If, instead, we allow videos like this to claim our words, our terms, and our experiences, we’ll need to retreat to where Autistic people are now, having to call themselves “Actually Autistic.” Why? Because the broader culture claimed their word and their way of finding and talking about one another, and explaining themselves. So now they have to use another hashtag to show who they actually are. And honestly, we have so little power as it is. If we allow the term “blind” to be used for those who have usable vision, the general population will then think that there are no people that can’t see at all, and when we tell them that we cannot see, they’ll think we’re lying. This already happens sometimes to me. And it’s yet another slap in the face.
And here we get to the biggest problem with this video: its effect on the general population. Now, if people don’t look any further, which many conservatives have proven that they will not, people will think that blindness is curable in 10 minutes, which it’s not. There are so many causes of blindness, and so many do not have cures. A lot of blind or low vision people do not want to be cured, fine with the life they live or the vision that they do have. And now, sighted people have a video to point to. “Dude it’s just ten minutes,” they’ll say. “Are you so anti-vaxxxxx that you won’t even stop being a burden on society?” Parents will guilt-trip their kids. Husbands will guilt-trip their wives. And for what? A cure that will more than likely not apply to them.
And what of people, like me, who want to even see as low vision people do?
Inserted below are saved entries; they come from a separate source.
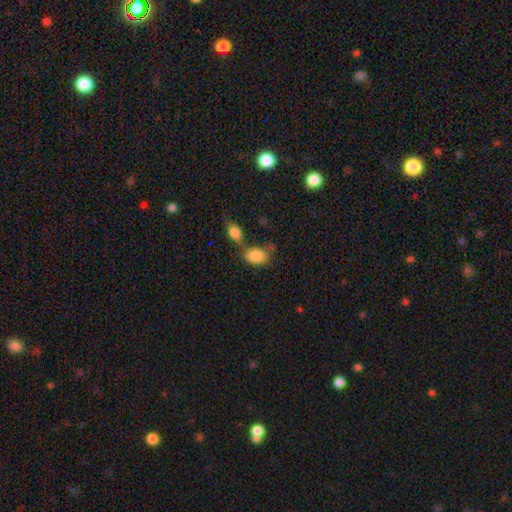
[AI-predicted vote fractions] Smooth or featured? smooth (86%)
How rounded? in between (82%)
Merging? none (47%)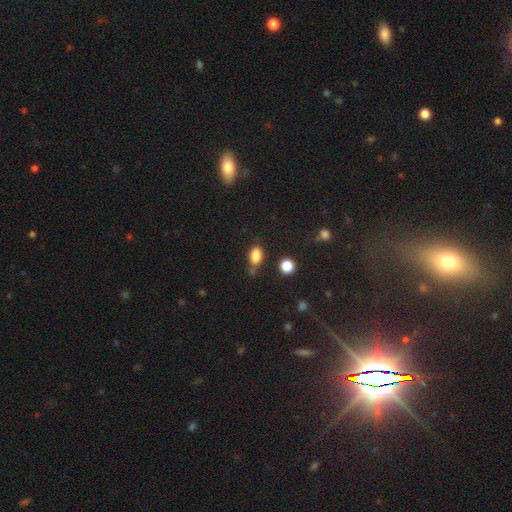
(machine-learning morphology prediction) Smooth or featured? smooth (84%)
How rounded? in between (84%)
Merging? none (61%)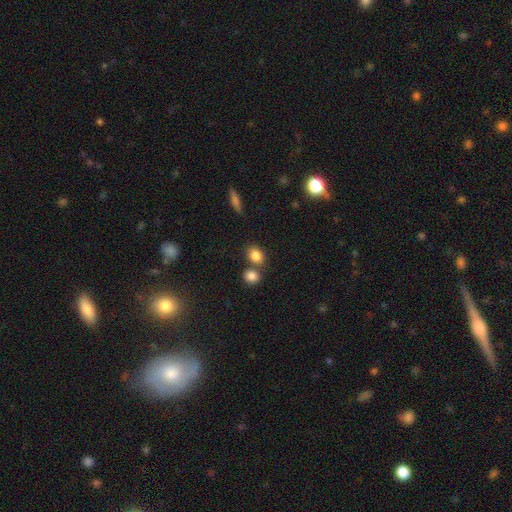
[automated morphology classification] Overall: smooth (84%). How rounded: in between (59%; round 40%). Merging: none (58%; merger 29%).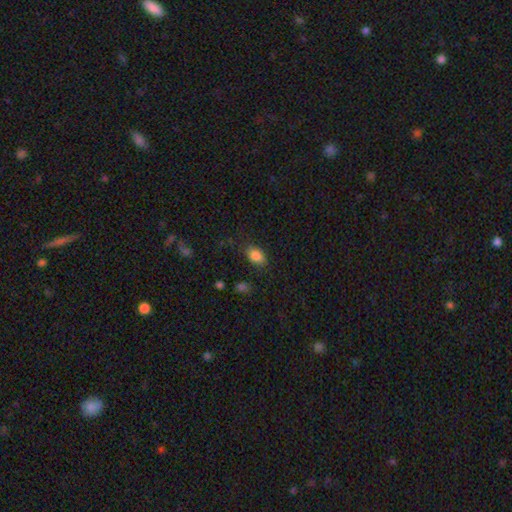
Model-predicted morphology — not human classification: A smooth galaxy with no disk features (85%) that is in between round and cigar-shaped (83%). Merging: none (78%).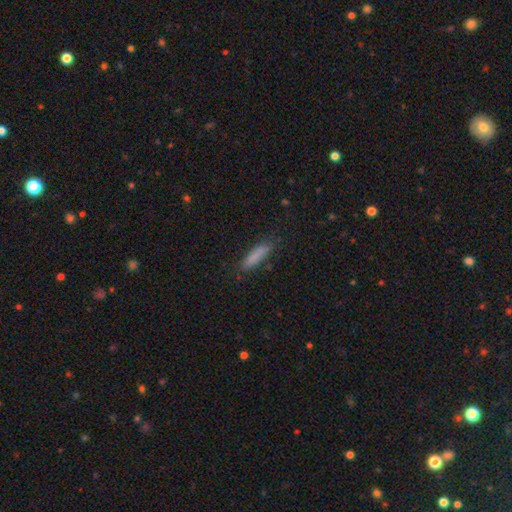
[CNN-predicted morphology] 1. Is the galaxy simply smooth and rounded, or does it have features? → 84% smooth, 9% featured or disk, 7% star or artifact.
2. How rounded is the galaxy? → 79% cigar-shaped, 20% in between, 1% round.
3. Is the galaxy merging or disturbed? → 82% none, 14% minor disturbance, 3% major disturbance, 2% merger.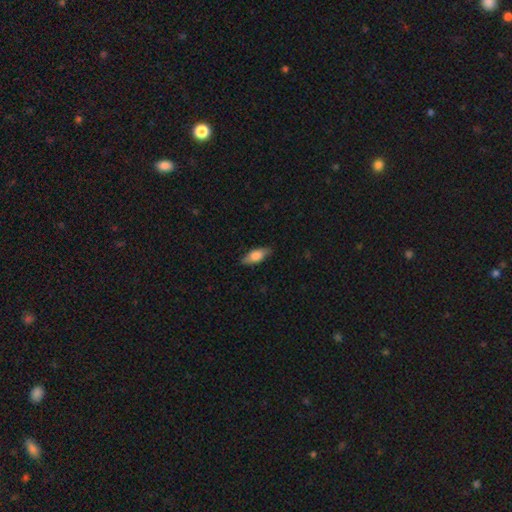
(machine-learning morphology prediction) This appears to be a smooth galaxy with no disk features (72%) that is in between round and cigar-shaped (76%). Merging: none (83%).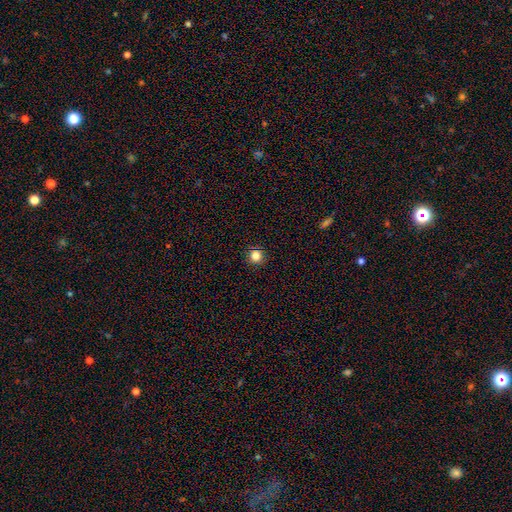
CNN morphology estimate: type=smooth (83%); roundness=round (93%); merging=none (92%).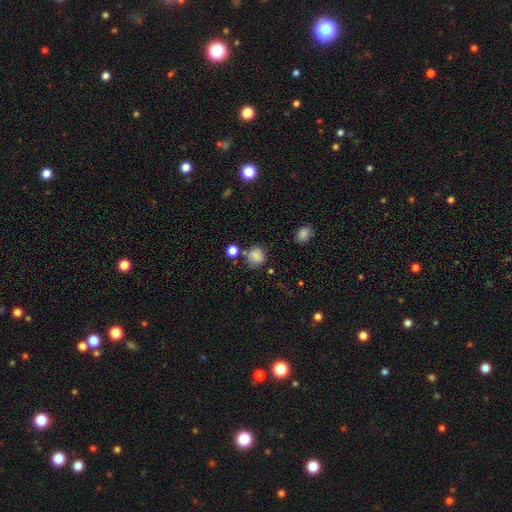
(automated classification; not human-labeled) This appears to be a smooth galaxy with no disk features (82%) that is round (85%). Merging: none (70%).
What of people who would give much for a cure, are shown this video and asked “Hey dude, check your mail! Maybe you were one of the 1000! Maybe you won!” Just another slap in the face. An undescribed video, an arbitrary number, a single cure, for those who are not actually blind.
Another aspect of this is that we do want to experience the world. Why else would we want pictures described, or to be able to watch videos or television, or play video games? Yes, we have our own culture. We have our audio books, text to speech voices, audio games, and screen readers. But we want to know the sighted culture too. Sure, some may not want to see, enjoying who they are. Others beg their god or science to be able to see . But whatever way we experience the world, either through sight, visual interpretation, or reading books about the world, we love experiencing it. Even those who do not want to see the world still live in it. But this video, with its outright lies and false hope and capitalistic choosing of just 1000 people, doesn’t help anyone. From the low vision people that were “left behind,” to the blind people for whom there is no cure, to the general public who will now have another excuse to shun us, it does more harm, I think, than good.